>>
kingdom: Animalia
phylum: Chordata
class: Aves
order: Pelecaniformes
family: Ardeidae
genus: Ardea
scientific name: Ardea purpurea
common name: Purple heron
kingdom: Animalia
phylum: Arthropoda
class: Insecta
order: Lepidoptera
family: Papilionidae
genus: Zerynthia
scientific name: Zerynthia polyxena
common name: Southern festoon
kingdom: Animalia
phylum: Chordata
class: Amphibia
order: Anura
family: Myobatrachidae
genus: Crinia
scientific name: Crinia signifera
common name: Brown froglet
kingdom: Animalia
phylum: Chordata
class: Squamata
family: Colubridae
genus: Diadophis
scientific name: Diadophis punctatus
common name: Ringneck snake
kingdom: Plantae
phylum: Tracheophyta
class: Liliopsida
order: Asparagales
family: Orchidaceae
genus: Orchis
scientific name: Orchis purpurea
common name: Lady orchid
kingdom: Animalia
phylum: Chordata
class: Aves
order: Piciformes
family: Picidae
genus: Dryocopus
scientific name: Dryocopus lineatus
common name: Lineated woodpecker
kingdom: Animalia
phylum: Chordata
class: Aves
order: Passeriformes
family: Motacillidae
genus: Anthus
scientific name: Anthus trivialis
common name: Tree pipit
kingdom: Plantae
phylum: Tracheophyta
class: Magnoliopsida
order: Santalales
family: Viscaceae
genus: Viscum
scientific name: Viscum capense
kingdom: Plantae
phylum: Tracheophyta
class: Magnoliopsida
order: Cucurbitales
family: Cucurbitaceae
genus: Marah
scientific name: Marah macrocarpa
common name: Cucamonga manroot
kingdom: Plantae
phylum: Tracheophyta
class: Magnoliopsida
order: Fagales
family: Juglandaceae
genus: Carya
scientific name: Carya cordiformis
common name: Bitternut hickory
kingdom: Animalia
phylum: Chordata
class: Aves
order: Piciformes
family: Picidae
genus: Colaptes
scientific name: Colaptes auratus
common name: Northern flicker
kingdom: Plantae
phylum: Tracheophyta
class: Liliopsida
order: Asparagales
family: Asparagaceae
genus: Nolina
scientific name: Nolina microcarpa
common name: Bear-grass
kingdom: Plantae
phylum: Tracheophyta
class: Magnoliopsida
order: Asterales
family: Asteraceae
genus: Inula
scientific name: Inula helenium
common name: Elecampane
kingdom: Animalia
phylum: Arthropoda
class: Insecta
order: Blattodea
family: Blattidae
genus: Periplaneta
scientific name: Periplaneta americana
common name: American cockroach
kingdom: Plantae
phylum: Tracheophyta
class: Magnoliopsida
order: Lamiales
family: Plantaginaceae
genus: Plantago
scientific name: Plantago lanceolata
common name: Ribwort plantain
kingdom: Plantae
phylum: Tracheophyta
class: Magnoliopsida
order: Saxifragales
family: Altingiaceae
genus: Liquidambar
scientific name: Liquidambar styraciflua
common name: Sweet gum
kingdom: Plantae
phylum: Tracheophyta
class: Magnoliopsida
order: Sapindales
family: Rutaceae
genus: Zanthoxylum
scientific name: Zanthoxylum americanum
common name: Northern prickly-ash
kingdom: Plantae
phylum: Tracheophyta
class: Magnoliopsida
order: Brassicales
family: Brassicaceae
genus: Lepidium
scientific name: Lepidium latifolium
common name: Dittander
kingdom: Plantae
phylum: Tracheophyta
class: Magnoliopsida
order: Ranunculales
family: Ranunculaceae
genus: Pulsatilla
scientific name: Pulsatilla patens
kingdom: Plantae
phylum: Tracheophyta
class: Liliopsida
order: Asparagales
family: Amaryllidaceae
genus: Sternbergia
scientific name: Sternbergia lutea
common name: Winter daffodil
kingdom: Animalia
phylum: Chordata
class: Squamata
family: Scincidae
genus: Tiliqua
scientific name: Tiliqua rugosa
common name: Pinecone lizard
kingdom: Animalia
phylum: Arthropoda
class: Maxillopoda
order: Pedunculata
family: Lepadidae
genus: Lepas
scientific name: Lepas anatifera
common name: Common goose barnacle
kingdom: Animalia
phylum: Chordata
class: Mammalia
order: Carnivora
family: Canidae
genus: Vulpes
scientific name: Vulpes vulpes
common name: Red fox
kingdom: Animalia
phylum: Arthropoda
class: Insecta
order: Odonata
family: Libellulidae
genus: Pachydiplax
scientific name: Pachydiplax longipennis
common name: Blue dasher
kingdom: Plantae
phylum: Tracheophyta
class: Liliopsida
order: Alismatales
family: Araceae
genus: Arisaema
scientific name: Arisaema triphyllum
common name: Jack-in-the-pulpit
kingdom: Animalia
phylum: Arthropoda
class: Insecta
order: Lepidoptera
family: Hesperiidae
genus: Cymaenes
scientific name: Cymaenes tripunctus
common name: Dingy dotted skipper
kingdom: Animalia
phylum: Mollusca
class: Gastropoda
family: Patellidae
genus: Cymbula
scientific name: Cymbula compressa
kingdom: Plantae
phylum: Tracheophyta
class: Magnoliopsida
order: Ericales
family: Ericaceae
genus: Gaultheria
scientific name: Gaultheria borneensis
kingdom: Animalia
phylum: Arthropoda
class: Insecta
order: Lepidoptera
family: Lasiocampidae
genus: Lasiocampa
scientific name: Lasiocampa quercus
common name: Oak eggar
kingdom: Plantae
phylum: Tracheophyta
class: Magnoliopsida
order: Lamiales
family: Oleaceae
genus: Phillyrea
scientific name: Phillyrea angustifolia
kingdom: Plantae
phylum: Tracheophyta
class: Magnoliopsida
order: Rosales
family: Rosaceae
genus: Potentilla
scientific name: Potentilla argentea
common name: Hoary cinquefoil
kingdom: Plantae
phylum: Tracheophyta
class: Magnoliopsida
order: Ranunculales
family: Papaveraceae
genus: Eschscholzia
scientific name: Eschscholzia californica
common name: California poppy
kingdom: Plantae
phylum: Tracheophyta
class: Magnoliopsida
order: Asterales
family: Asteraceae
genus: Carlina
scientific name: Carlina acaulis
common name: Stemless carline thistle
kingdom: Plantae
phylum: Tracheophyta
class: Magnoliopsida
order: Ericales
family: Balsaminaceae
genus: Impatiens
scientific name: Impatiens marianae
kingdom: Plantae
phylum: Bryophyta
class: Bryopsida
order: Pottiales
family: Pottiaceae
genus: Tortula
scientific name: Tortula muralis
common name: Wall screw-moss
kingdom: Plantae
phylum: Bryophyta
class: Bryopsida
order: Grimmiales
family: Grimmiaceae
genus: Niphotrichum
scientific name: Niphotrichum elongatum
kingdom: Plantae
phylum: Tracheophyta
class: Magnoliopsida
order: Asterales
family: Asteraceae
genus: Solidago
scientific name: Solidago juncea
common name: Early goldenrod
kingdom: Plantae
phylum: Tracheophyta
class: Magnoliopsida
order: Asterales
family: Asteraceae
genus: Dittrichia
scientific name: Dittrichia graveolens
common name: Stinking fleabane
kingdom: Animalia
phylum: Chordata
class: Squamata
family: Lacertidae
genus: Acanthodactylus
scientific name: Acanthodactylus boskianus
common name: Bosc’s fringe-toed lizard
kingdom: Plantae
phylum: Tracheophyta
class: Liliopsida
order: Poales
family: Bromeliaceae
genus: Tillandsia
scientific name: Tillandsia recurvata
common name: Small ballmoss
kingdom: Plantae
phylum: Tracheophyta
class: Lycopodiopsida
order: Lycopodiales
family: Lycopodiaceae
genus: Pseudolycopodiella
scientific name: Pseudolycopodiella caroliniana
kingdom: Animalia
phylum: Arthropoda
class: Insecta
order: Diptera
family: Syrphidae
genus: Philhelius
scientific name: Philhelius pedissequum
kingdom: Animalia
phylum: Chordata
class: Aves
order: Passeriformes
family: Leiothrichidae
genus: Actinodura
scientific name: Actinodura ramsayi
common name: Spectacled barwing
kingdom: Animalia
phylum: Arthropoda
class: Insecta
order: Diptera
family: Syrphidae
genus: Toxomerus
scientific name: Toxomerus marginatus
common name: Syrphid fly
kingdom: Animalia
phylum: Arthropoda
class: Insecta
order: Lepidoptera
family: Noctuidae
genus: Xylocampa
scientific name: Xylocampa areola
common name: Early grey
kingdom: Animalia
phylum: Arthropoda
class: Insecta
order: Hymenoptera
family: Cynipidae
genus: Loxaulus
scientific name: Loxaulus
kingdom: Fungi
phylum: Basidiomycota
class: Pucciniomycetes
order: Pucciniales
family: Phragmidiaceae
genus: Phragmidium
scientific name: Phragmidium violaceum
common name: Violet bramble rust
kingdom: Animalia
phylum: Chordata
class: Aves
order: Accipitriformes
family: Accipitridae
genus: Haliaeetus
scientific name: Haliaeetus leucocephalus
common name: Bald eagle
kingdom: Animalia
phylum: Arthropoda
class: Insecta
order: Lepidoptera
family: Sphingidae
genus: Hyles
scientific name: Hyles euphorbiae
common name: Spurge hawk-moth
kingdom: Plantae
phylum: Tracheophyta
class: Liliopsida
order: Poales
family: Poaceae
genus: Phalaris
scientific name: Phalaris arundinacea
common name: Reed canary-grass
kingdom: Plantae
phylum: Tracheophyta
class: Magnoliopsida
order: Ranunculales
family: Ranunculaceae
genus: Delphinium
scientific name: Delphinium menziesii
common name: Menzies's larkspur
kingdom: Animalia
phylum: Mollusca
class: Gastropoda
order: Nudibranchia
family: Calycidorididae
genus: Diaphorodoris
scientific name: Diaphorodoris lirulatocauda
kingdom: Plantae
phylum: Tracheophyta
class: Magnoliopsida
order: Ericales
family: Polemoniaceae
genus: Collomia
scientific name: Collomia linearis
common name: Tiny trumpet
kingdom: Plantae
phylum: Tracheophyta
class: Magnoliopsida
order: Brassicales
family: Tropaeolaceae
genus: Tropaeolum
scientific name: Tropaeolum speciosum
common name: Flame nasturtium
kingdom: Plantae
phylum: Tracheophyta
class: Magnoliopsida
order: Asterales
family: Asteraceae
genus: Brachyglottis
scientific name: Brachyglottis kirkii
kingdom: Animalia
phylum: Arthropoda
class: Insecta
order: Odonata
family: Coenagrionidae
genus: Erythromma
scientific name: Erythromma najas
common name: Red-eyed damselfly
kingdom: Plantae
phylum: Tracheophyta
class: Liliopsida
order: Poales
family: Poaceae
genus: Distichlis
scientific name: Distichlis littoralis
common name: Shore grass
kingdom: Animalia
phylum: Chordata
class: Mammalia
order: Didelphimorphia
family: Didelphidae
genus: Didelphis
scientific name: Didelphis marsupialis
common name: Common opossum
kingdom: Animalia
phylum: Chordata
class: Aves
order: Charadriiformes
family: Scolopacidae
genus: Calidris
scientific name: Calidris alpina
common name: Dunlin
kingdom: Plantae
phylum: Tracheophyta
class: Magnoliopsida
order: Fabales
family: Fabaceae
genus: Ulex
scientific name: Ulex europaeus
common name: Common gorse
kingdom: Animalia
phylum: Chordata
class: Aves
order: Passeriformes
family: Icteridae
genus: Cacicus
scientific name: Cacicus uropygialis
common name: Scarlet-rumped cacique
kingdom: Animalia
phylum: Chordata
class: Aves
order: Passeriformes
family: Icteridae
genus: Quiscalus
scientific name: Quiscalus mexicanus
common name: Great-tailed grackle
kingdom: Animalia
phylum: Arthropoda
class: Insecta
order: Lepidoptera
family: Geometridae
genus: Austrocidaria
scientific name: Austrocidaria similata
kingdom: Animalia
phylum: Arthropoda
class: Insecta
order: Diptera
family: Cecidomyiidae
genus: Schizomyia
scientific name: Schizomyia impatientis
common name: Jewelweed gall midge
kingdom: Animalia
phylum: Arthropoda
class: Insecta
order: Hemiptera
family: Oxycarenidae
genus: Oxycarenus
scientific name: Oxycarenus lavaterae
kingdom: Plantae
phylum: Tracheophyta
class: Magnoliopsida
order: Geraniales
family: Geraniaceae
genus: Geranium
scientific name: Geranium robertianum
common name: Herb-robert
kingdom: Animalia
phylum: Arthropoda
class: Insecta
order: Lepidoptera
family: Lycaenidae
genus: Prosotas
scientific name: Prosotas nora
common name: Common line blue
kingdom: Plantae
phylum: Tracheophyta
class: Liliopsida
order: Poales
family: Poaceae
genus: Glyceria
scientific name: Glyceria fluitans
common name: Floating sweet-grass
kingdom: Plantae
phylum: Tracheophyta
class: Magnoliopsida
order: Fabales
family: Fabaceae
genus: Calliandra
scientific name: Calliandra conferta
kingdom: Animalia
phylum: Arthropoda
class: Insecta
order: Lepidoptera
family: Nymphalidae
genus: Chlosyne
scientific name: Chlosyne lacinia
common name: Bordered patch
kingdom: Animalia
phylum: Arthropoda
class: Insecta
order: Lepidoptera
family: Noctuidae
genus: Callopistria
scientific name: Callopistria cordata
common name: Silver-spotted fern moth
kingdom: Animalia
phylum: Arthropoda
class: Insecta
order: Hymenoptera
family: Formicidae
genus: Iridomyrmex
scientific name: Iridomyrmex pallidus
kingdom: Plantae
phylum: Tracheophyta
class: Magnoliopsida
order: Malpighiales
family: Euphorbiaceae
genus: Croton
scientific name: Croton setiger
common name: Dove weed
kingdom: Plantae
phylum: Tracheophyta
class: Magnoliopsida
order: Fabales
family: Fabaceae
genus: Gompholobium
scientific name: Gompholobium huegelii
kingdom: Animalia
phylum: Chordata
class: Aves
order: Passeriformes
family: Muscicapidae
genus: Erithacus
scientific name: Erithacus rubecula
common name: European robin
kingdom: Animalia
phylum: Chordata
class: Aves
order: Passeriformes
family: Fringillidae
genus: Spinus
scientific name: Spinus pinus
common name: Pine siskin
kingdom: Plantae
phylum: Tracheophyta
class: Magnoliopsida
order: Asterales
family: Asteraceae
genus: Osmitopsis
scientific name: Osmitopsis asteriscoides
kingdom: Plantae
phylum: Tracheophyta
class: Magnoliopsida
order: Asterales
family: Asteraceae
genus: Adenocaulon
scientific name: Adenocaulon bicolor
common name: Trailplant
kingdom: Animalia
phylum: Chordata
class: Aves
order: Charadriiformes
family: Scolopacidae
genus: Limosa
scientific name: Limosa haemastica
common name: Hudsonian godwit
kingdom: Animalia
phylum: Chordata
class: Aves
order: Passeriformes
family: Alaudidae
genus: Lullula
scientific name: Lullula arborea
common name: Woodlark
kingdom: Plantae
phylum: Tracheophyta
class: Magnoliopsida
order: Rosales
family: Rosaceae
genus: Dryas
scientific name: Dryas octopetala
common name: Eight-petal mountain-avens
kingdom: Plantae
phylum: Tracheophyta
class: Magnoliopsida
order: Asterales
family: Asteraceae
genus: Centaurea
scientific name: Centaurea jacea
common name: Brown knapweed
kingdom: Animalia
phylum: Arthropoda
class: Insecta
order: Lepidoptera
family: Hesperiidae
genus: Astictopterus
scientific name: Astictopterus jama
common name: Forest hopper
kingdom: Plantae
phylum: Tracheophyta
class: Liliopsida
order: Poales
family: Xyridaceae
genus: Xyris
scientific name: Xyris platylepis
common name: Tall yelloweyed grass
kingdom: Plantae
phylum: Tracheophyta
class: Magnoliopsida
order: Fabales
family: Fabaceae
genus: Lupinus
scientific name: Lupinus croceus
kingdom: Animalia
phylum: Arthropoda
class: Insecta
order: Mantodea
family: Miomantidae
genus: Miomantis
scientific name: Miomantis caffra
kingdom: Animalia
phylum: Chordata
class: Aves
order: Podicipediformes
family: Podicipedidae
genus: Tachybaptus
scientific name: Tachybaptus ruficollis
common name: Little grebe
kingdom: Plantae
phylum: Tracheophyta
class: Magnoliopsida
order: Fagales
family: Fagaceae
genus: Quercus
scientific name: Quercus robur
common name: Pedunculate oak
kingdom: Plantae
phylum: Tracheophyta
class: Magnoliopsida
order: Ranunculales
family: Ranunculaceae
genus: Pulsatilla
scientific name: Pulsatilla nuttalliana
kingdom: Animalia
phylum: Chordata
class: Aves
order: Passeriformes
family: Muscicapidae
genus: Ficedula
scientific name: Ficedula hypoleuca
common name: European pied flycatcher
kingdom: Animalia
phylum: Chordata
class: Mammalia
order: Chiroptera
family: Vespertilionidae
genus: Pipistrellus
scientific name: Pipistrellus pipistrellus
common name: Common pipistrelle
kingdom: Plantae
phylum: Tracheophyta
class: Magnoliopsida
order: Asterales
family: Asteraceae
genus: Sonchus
<<
WRITTEN INSTRUCTION: Quote the records above word for word, starting at the very first line and ending with the line that contains "genus: Diadophis".

COMPLETED EXERCISE:
kingdom: Animalia
phylum: Chordata
class: Aves
order: Pelecaniformes
family: Ardeidae
genus: Ardea
scientific name: Ardea purpurea
common name: Purple heron
kingdom: Animalia
phylum: Arthropoda
class: Insecta
order: Lepidoptera
family: Papilionidae
genus: Zerynthia
scientific name: Zerynthia polyxena
common name: Southern festoon
kingdom: Animalia
phylum: Chordata
class: Amphibia
order: Anura
family: Myobatrachidae
genus: Crinia
scientific name: Crinia signifera
common name: Brown froglet
kingdom: Animalia
phylum: Chordata
class: Squamata
family: Colubridae
genus: Diadophis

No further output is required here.